### Aim of the exercise
Look for the word "Kons" in the entries below, then copy every line that has it.

### Material for this exercise

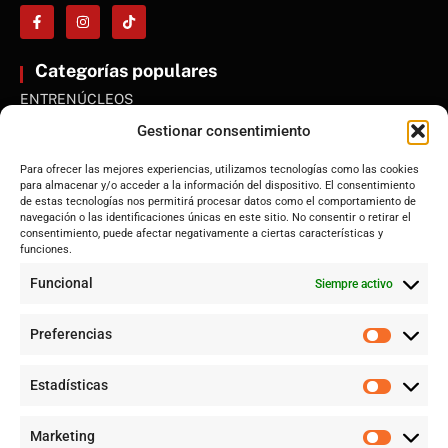
Categorías populares
ENTRENÚCLEOS
Dos Hermanas
Gestionar consentimiento
Sevilla
Para ofrecer las mejores experiencias, utilizamos tecnologías como las cookies
Andalucía
para almacenar y/o acceder a la información del dispositivo. El consentimiento
de estas tecnologías nos permitirá procesar datos como el comportamiento de
Internacional
navegación o las identificaciones únicas en este sitio. No consentir o retirar el
Tecnología
consentimiento, puede afectar negativamente a ciertas características y
funciones.
Cultura y ocio
Funcional
Siempre activo
Sociedad
Deportes y vida
Preferencias
Lo más leído
Estadísticas
Jujutsu Kaisen: cuándo el shōnen decidió crecer sin perder su
esencia
Marketing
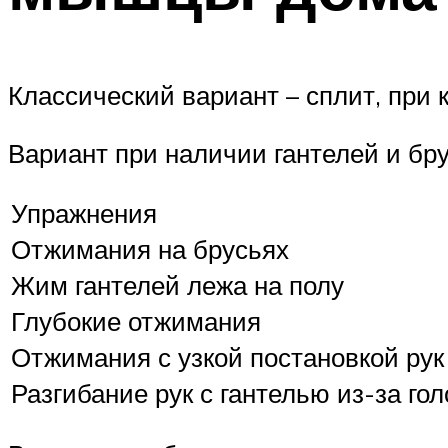
Классический вариант – сплит, при 
Вариант при наличии гантелей и бру
Упражнения
Отжимания на брусьях
Жим гантелей лежа на полу
Глубокие отжимания
Отжимания с узкой постановкой рук
Разгибание рук с гантелью из-за го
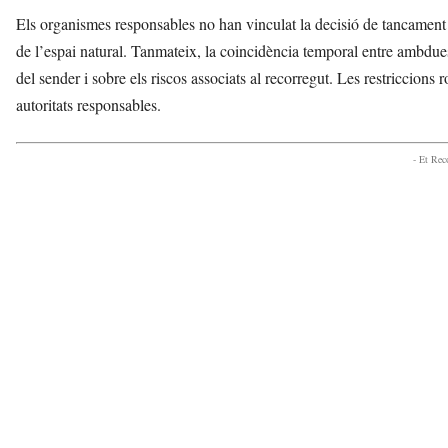
Els organismes responsables no han vinculat la decisió de tancament 
de l’espai natural. Tanmateix, la coincidència temporal entre ambdues
del sender i sobre els riscos associats al recorregut. Les restriccions
autoritats responsables.
- Et Re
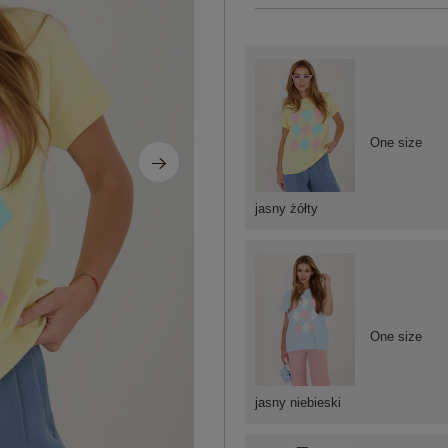
One size
jasny żółty
One size
jasny niebieski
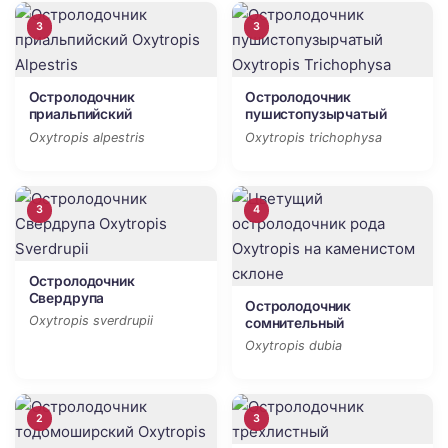
3
3
Остролодочник
Остролодочник
приальпийский
пушистопузырчатый
Oxytropis alpestris
Oxytropis trichophysa
3
4
Остролодочник
Свердрупа
Остролодочник
Oxytropis sverdrupii
сомнительный
Oxytropis dubia
2
3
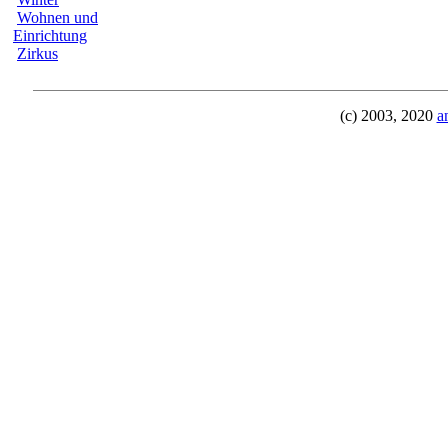
Wohnen und
Einrichtung
Zirkus
(c) 2003, 2020
a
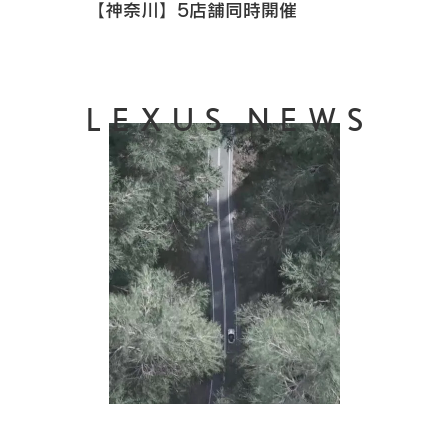
【神奈川】5店舗同時開催
LEXUS NEWS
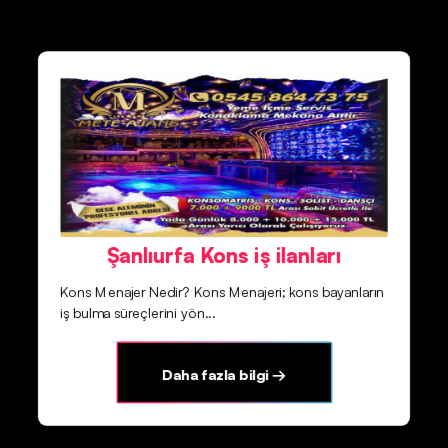
Şanlıurfa Kons iş ilanları
Kons Menajer Nedir? Kons Menajeri; kons bayanların
iş bulma süreçlerini yön...
Daha fazla bilgi →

### Solution for this task
Şanlıurfa Kons iş ilanları
Kons Menajer Nedir? Kons Menajeri; kons bayanların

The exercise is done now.